Although Motif 1.2 supports multiple entry font lists containing both fonts and font sets, Motif does not supply a String-to- XmString converter that understands font list tags or direction information. Builder Xcessory provides such a converter in the bxutils file. This converter is installed in your application by a call to RegisterBxConverters(). The converter supports a special textual representation of all the information encoded in a compound string: font tag, direction, etc. This allows you to quickly create multifont and multidirectional strings and use them with the Motif widget set, even though they are not supported in Motif 1.2. This code is completely portable and OS independent.

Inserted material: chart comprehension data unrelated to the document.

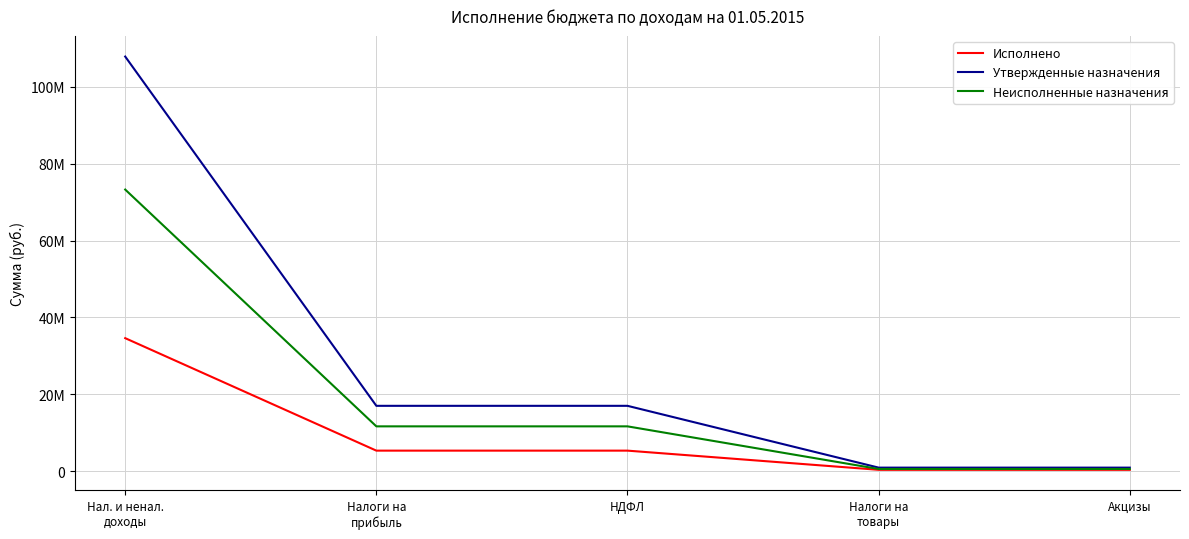

True or false: Утвержденные назначения has more than 0 points higher than both neighbors.

False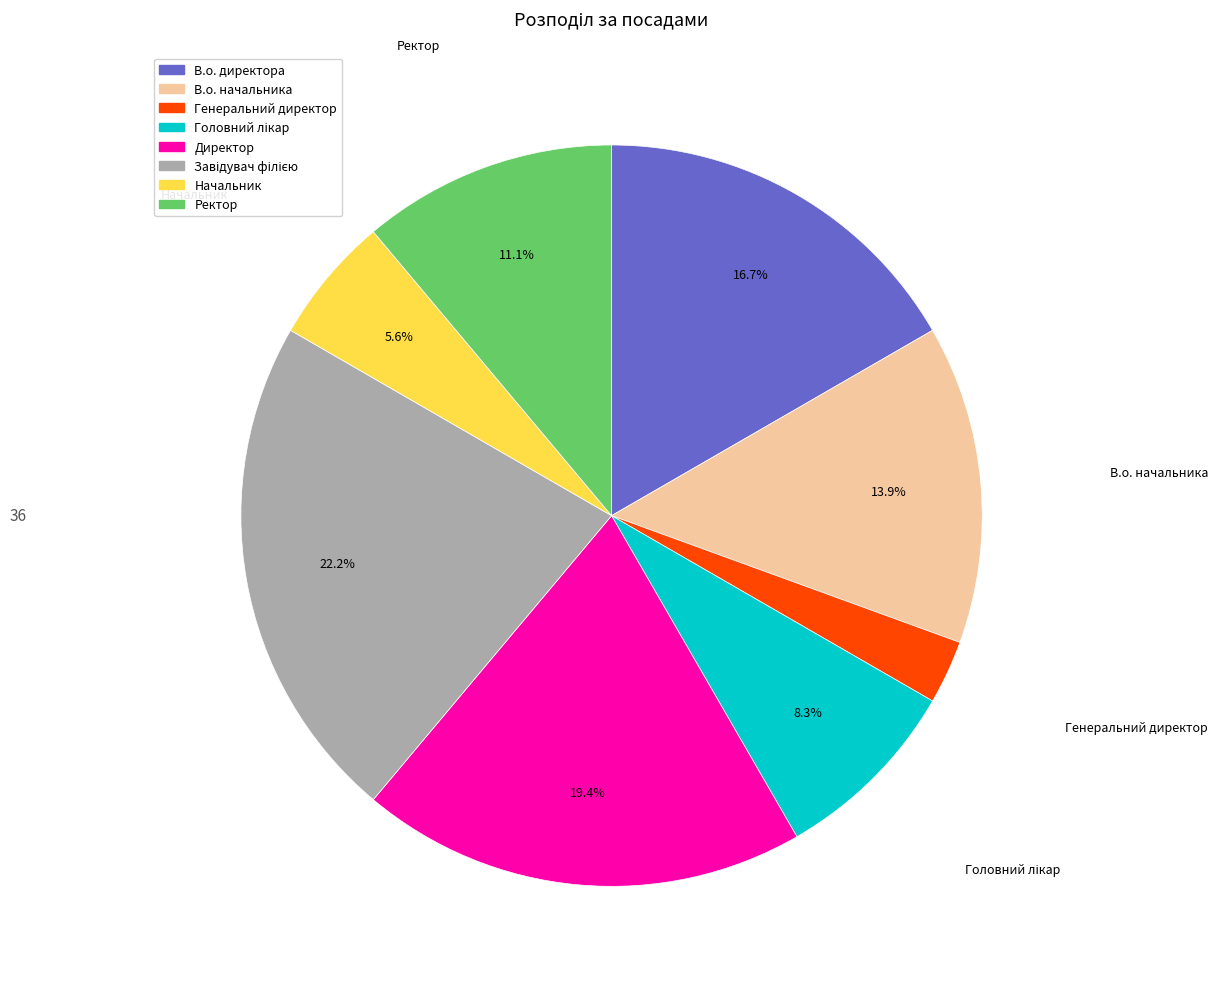

Is there any slice that represents more than half of the pie?

No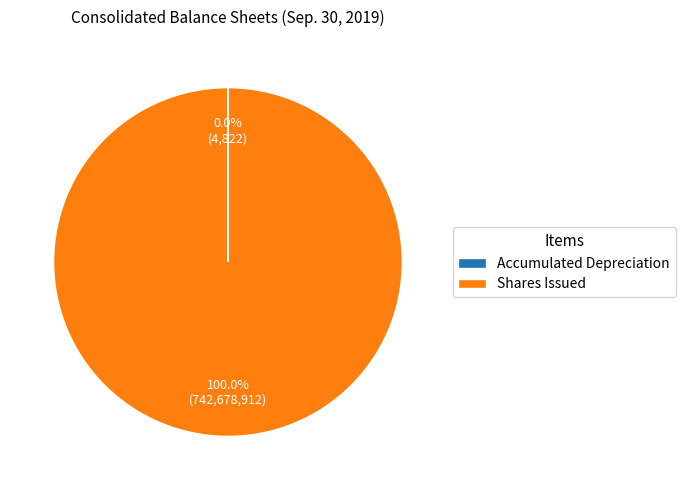

To the nearest percent, what is the average slice percentage?

50%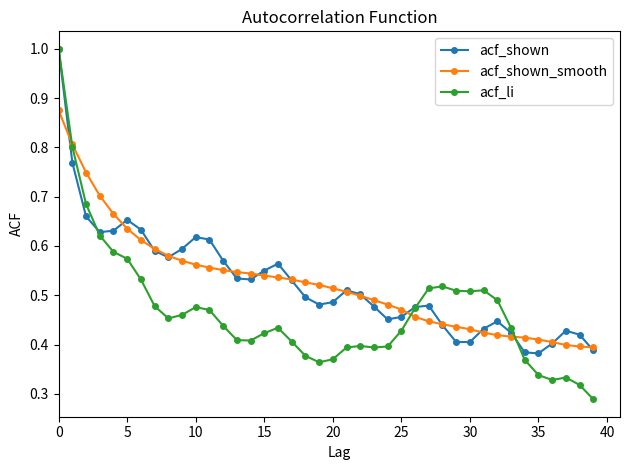

At how many categories does at least one series exceed 0?

40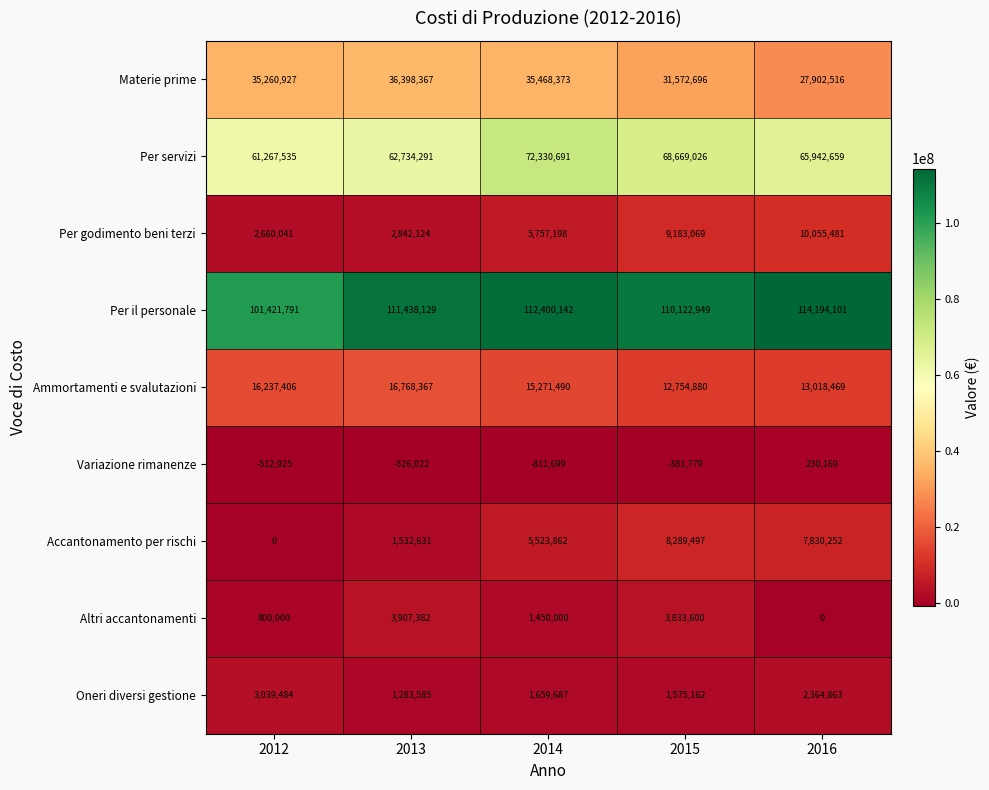

What is the difference between the maximum and second lowest values in the Per il personale series?

4071152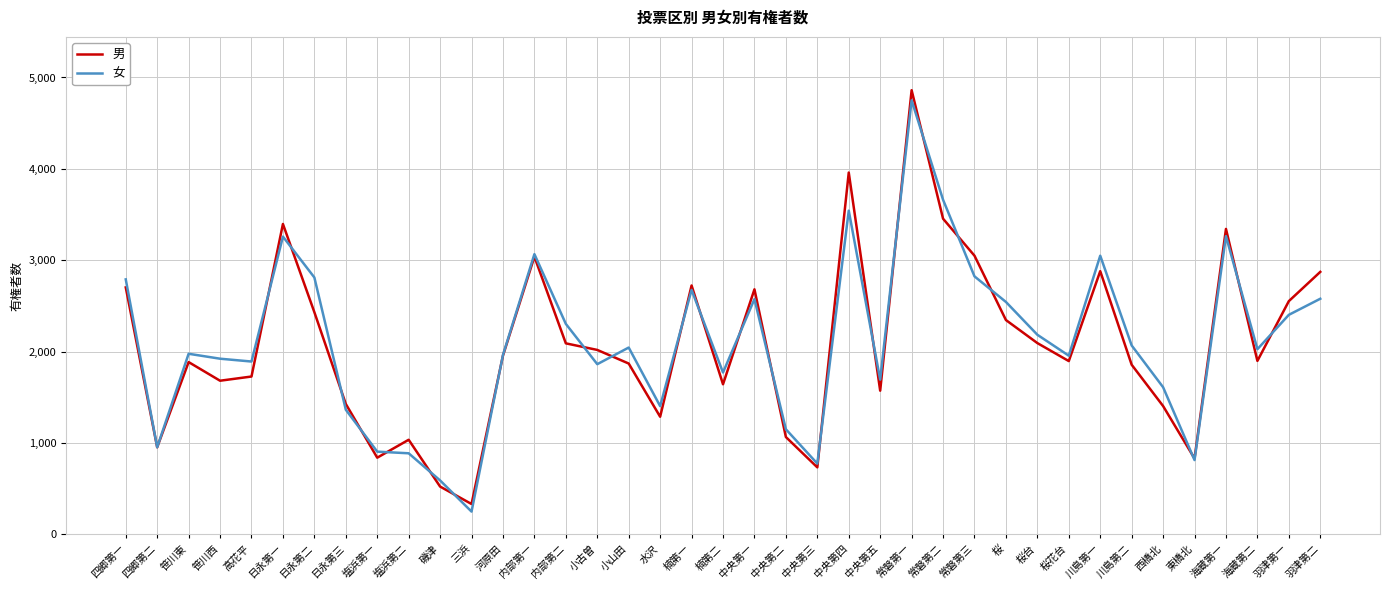

What is the sum of all 男 values?

80934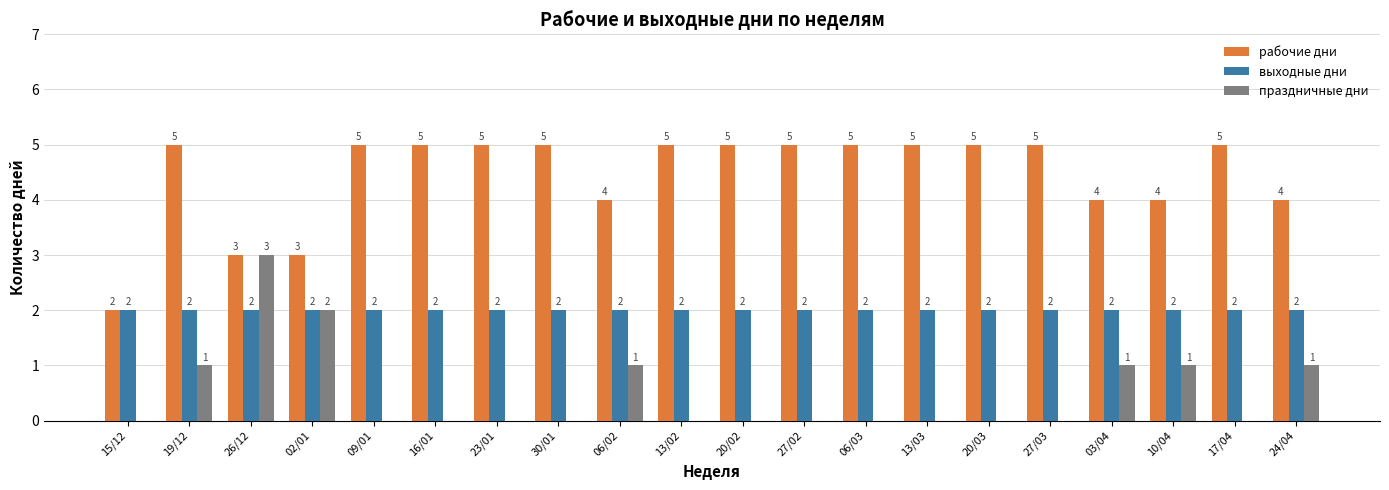

Which series changed the most between 19/12 and 13/03?

праздничные дни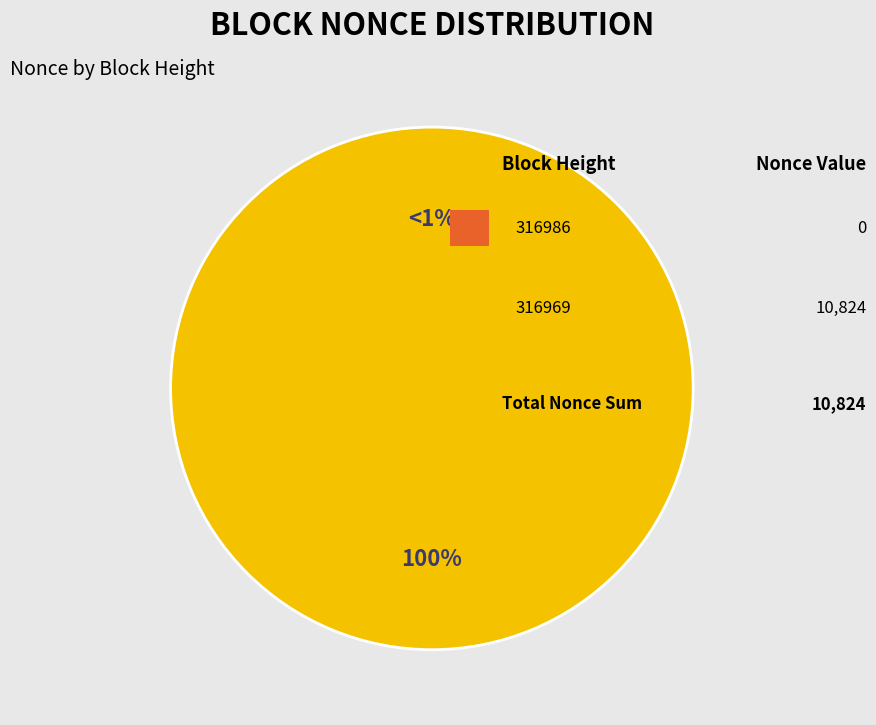

Which has a higher value, 316986 or 316969?

316969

Generating Localized Files
The following sections discuss the generation of files for an internationalized application. Static and dynamic output are considered for both UIL and C/C++ generation. In static output, strings are created when the source code is generated. In dynamic output, strings are incorporated at run time by reference to a separate source.
Static and dynamic output are handled in the same manner when generating UIL. Typically, App-defaults files are not used. Instead, the application maintains a list of messages in a separate UIL file for each locale. When the application is built, the appropriate UIL is compiled into a UID and then used.
When generating C/C++, save Strings and XmStrings, as well as other locale-specific information such as fonts and colors, in app-defaults. To do this, you can take advantage of the X environment variables XFILESEARCHPATH andXUSERFILESEARCHPATH.
If you plan to use C or C++ instead of UIL to handle string output, write your application so that dynamic output uses a message catalog. A message catalog is a method for storing and fetching strings to/from external sources.
3. Use the DBM string fetching routines, passing the tag string and a default message string as parameters. If the lookup of the message catalog yields no match for the tag string, display the default message string.